Sesampainya aku dan Tae shik disana, ternyata yang duluan sampai bukanlah Hyun joon tapi Hae jin. Dan otomatis Hyun joon harus memberitahu Hae jin, aku sendiri pun tak tahu kenapa?

“Hyun joon, kamu payah sekali masa kalah dengan perempuan,” ucap Tae shik.
“Yah, Hae jin ini bukan perempuan apa kamu tak tahu? Aku saja baru tahu,” tutur Hyun joon.

“Benarkah, kalau begitu kamu yang seorang perempuan.

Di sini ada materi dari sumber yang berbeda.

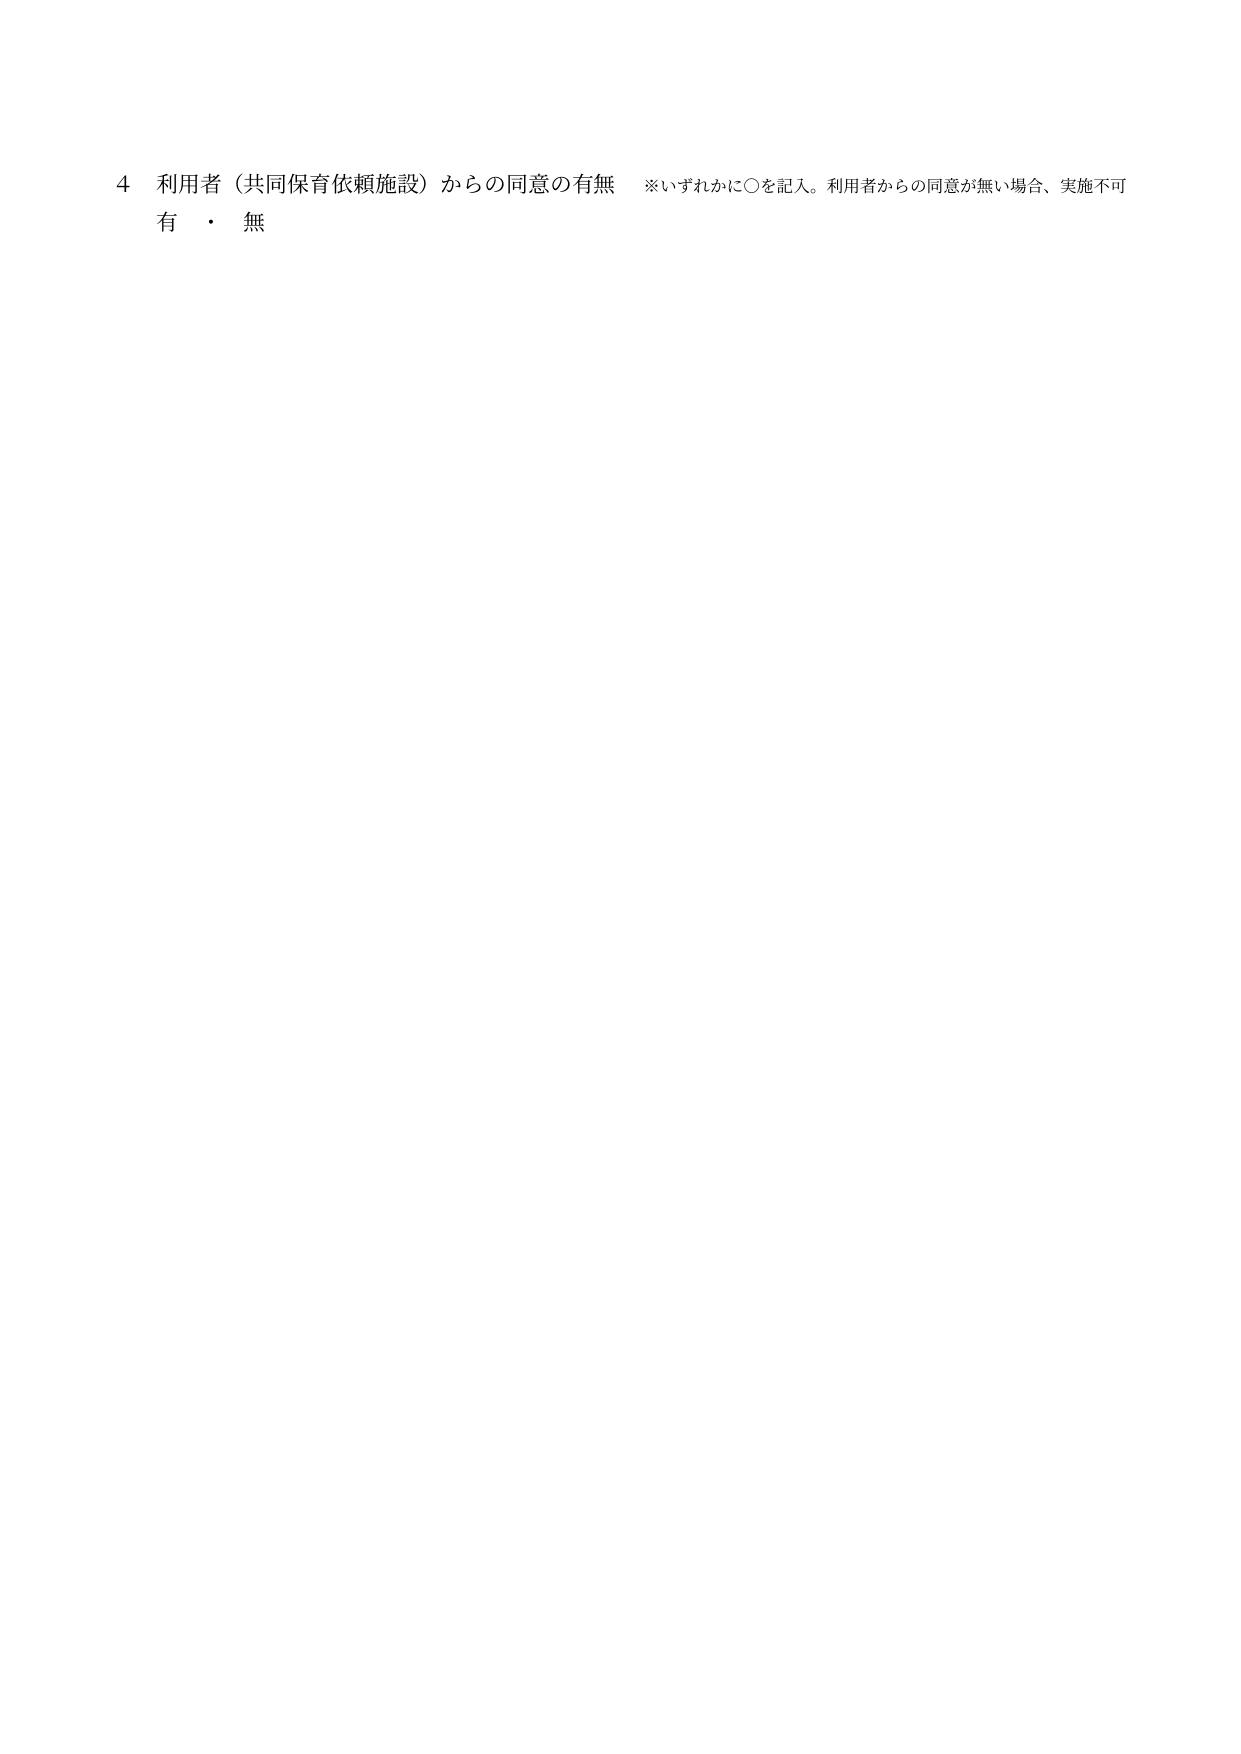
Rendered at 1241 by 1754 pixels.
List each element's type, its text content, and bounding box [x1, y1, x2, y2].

text ４ 利用者（共同保育依頼施設）からの同意の有無 ※いずれかに○を記入。利用者からの同意が無い場合、実施不可 [112, 164, 1128, 202]
text 有 ・ 無＜添付書類＞ [112, 202, 1128, 239]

Sekarang beritahu aku!” pinta Hae jin.

“Sudahlah, lebih baik kita masuk dan mandi,” tuturku.

“Tak apa, kamu mau tahu, kalau kamu memandanginya seperti tadi itu Si kyung takut, nanti kamu akan menyukainya,” canda Hyun joon.

“Benarkah, kak Si kyung apa itu benar,” tanya Hae jin padaku.

“Ahk, kalian benar-benar. Tidak, itu tidak benar,” ucapku.

Tae shik menarikku masuk, Hae jin dan Hyun joon pun ikut masuk. Bu Eun hwan, berdiri di depan pintu kamar kami, sepertinya Bu Eun hwan memang menunggu ke datangan kami. Dia menyuruhku keruangannya setelah mandi.

Hyun joon yang sedang berpakaian bertanya padaku, “Si kyung, apa kamu ada masalah? Bu Eun hwan sering memanggilmu ke kantornya.”

“Apa kamu tak tahu, kalau Bu Eun hwan sangat menyukaiku,” canda ku sambil tersenyum.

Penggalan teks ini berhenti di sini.